Jessica Alves dała się poznać światu jako Rodrigo Alves, słynny "żywy Ken", który robił wszystko, by wyglądem upodobnić się do partnera lalki Barbie. Po latach i dziesiątkach operacji plastycznych Rodrigo uznał, że nie chce dłużej być mężczyzną i przeszedł terapię oraz zabieg zmiany płci.
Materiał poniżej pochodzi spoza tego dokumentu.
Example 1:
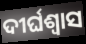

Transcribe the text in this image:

ଦୀର୍ଘଶ୍ବାସ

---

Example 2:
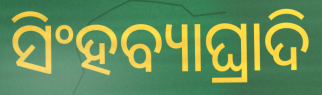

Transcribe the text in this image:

ସିଂହବ୍ୟାଘ୍ରାଦି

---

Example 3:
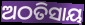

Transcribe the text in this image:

ଅଠତିସାୟ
Dziś 37-letnia Jessica Alves zachwyca się nowym wizerunkiem i świetnym samopoczuciem. W udzielanych wywiadach mówi, że nie pamięta już czasów, gdy była mężczyzną i podkreśla, że w nowym ciele czuje się znakomicie.
W związku z kuracją hormonalną, jakiej musi się poddawać, celebrytka nie jest w stanie do końca kontrolować swej wagi. Ostatnio zdradziła, że po operacji korekty płci przytyła 30 kg. Dodała, że wciąż ma ogromny apetyt i ochotę na czekoladę i dobre jedzenie.
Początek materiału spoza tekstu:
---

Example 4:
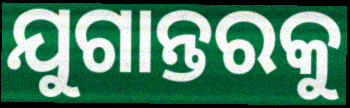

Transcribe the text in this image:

ଯୁଗାନ୍ତରକୁ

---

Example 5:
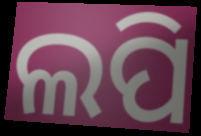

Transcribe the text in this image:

ଲପି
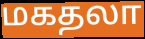
மகதலா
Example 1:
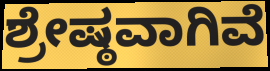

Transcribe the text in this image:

ಶ್ರೇಷ್ಠವಾಗಿವೆ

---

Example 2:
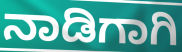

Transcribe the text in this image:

ನಾಡಿಗಾಗಿ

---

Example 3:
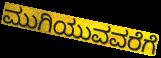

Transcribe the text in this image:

ಮುಗಿಯುವವರೆಗೆ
Kilka dni temu Jessica Alves przyleciała do Stanów Zjednoczonych. Teraz bawi w Beverly Hills, gdzie spotyka się ze znajomymi celebrytami. W trakcie ostatniego spotkania Jess została "przyłapana" przez paparazzi.
Ubrana w romantyczną sukienkę w kwiaty, w białych szpilkach, z torebką Chanel na łańcuszku, Alves prezentowała się niczym kwintesencja kobiecości. Peruka i staranny makijaż podkreślały atuty celebrytki, która przesyłała uśmiechy i wdzięczyła się do fotoreporterów.